At its simplest, a membership_test is just a single test_name entry and
it will be interpreted as the following ECL:

 ('test_name' IN vaidation_results.violations)

More complex boolean expressions will use that as the basis. For instance,
testing for “test_name_1 OR test_name_2“ — meaning, if either of the two
validation checks failed, execute the fix_ecl code — would be interpreted as the
following ECL:

  (('test_name_1' IN vaidation_results.violations)
   OR
   ('test_name_2' IN vaidation_results.violations))

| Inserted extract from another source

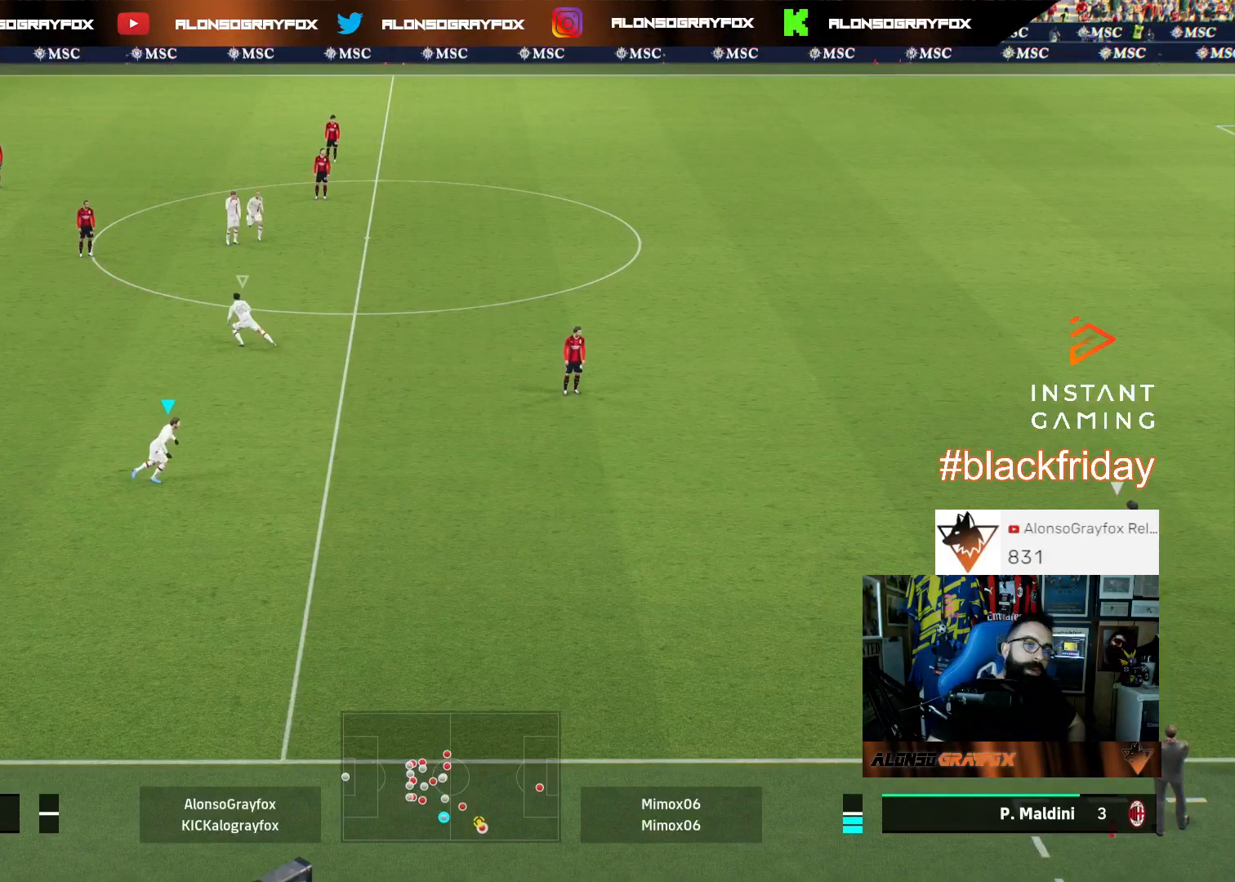
{"buttons": ["R2"], "left_stick": "down-right", "right_stick": "center", "events": [[33, "right_stick", "center"], [100, "left_stick", "down-right"], [167, "R1", "down"], [167, "R2", "down"], [500, "R1", "up"]]}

The NOT() operator is also available, so testing for the absence of a
validation is supported.

fix_ecl is ECL code that fixes the problem. The most basic fix is
redefining a field value (e.g. my_field := new_value_expression).
If a string literal is included in the fix then the apostrophes must be
escaped because it is being defined within a string. If a REGEXFIND()
or REGEXREPLACE() function is used and anything within the pattern needs
to be escaped then the backslash must be double-escaped. ECL already
requires a single escape (\\. or \\d) but including it in a test here
means you have to double-escape the backslash: \\\\. or \\\\d.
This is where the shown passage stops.